Fuyus are great in salads, and when combined with spring mix and a handful of jewel-like pomegranate seeds, you can almost forget who their relatives are.

Friday, November 5, 2010

The Orange Crush


A month ago I was unacquainted with The Beard, and I thought The Machine was kept in the basement.  But that didn't stop us from joining in the tickertape celebration of the Giants' first World Series win since the 50s.

Ira and I sprinted up the hill and caught the Number Five as soon as we could hop out of bed and get dressed.  Our first taste of Orange Crush was when we climbed on the bus...we got the last two seats, even though 21st Avenue is near the beginning of the route. 

In another stroke of luck we got the last two chairs in the balcony level of Boudin's Bakery. Located at the intersection of Montgomery and Market, our seats were level with the pigeon perch and perfect for hanging out and snapping pictures. 

Along with everyone else we cheered, sipped cafe au laits, and tore into loaves of sourdough while the crowd below us grew.



Monday, November 1, 2010

Voices

Sitting behind two Mandarin-speakers on the bus, I'm transfixed. They are chatting softly, and their language has a sound I don't hear often, a swish-swish sound--as graceful as French. It seems appropriate that Mandarin is the Chinese language of diplomacy--it has a certain dignity and subtlety.

Most of our Chinese neighbors speak Cantonese, the primary language of Hong Kong, the jumping-off place en route to San Francisco. In its native form it's highly tonal, easy to identify and wildly interesting to my Western ear.

Voices/ink&wc on silk
Our friend Claudia speaks German-accented English. I can imagine her as a child, conjugating verbs at the knee of her linguist father. Claudia's husband John speaks Russian-accented English, and lapses into Russian when he can't find the right English expression.

Our contractor's booming voice is Irish. "Ay! She's a fine hound," he says to Cleo as he enters the front door.
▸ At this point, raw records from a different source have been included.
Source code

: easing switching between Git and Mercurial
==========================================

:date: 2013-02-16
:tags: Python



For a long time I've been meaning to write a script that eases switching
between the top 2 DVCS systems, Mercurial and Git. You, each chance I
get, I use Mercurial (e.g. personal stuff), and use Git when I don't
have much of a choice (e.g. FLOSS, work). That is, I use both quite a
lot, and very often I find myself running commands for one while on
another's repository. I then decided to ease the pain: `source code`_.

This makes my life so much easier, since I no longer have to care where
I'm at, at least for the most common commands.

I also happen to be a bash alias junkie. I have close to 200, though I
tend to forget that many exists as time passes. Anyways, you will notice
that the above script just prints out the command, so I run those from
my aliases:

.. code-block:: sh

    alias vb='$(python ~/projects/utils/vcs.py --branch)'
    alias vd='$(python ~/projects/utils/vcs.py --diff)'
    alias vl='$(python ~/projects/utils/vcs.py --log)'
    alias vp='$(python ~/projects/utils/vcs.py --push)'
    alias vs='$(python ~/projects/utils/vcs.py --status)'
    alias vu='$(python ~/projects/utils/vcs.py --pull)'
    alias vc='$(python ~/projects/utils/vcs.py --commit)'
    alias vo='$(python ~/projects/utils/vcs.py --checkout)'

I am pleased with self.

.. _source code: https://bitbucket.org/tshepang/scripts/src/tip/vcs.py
It's the exuberant sound of John Campbell's Pub on St. Pat's Day, rollicking and rough.

John's workmen all speak Spanish. They communicate in smiles and broken English, and I've tried to bridge the gap with what little Spanish I've picked up along the way. They know how to acknowledge my questions and thanks, and I know how to express some approximation of, "please don't hurt yourself doing that."

With everyone speaking his own brand of English, it's a maze of accents. If the conversation stalls, someone in the crowd jumps in to fill in the blanks. Everyone uses certain untranslatable American words. Background noise--a conversation in Cantonese-- suddenly takes shape when the term "traffic school" leaps out of the verbal maze.
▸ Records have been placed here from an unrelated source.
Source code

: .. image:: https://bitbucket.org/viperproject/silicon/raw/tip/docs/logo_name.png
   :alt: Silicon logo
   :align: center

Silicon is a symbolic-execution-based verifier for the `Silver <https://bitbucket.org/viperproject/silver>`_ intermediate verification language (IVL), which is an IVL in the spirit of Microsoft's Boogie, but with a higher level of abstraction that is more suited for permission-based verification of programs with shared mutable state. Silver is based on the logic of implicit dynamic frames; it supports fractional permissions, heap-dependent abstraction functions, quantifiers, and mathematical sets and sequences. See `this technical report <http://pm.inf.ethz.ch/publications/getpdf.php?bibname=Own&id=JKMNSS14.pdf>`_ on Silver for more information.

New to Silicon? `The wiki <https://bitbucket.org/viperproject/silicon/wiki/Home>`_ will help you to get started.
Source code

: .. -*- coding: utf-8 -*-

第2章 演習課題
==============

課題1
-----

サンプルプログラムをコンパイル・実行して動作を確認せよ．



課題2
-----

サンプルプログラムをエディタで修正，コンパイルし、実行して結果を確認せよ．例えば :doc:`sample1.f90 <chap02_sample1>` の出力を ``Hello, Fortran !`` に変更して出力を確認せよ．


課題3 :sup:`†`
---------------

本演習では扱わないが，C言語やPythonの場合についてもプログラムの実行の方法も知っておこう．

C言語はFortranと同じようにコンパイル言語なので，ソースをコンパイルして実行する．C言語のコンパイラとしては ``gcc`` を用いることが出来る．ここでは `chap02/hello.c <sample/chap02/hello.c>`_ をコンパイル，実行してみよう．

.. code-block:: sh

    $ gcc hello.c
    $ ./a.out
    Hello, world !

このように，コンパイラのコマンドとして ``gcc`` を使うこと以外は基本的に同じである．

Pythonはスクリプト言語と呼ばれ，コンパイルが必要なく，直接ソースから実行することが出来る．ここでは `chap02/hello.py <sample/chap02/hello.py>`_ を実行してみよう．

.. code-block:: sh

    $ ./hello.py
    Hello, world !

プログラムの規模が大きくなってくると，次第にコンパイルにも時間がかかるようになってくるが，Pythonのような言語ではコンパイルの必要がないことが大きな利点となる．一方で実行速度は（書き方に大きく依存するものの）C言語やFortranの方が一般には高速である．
Even with its wealth of conversational color, we don't hear much African-American speech in San Francisco, and I miss that. Walking in sunshine on lower Fillmore--the jazz district--I hear the lively, syncopated cadences that were a part of my childhood. These voices wrap around me like a well-worn shawl.


Hardly Strictly Bluegrass

Between Sets
It's never too late to have a happy childhood, or in my case, adolescence. The first weekend in October proves that every year.  At the crack of dawn on Friday, Saturday, and Sunday we walk up the hill to Fulton Avenue, cross into Golden Gate Park, and stake out our two square meters of Speedway Meadow. Thus begins San Francisco's biggest annual music fest: Hardly Strictly Bluegrass.
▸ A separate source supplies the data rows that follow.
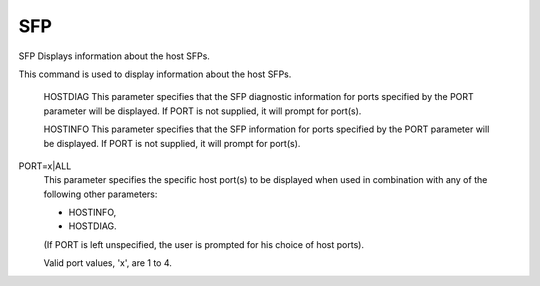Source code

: =====
 SFP
=====

SFP  Displays information about the host SFPs.

This command is used to display information about the host SFPs.

    HOSTDIAG
    This parameter specifies that the SFP diagnostic information for
    ports specified by the PORT parameter will be displayed.
    If PORT is not supplied, it will prompt for port(s).

    HOSTINFO
    This parameter specifies that the SFP information for ports specified
    by the PORT parameter will be displayed.
    If PORT is not supplied, it will prompt for port(s).

PORT=x|ALL
    This parameter specifies the specific host port(s) to be displayed
    when used in combination with any of the following other parameters:

    * HOSTINFO,
    * HOSTDIAG.

    (If PORT is left unspecified, the user is prompted for his choice of
    host ports).

    Valid port values, 'x', are 1 to 4.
First financed in 2001 by venture capitalist Warren Hellman, attendance during the 2009 weekend of HSB was estimated by Rolling Stone Magazine at 800,000.

Gillian Welch and David Rawlings are regulars, like T-Bone Burnett and Elvis Costello. Emmy Lou Harris is practically the patron saint of HSB.

This year's best musical discovery: The Secret Sisters, from Mussel Shoals, Alabama. Best moment of nostalgia? When Joan Baez sang "Long Black Veil" as the fog rolled in.

Joan Baez at the Banjo Stage


Along with sets and stage visits, we have a basket with grapes, cheese, hummus, and a couple of bargain wines. The people-watching is world class. It's a three-day Derby infield minus the horses.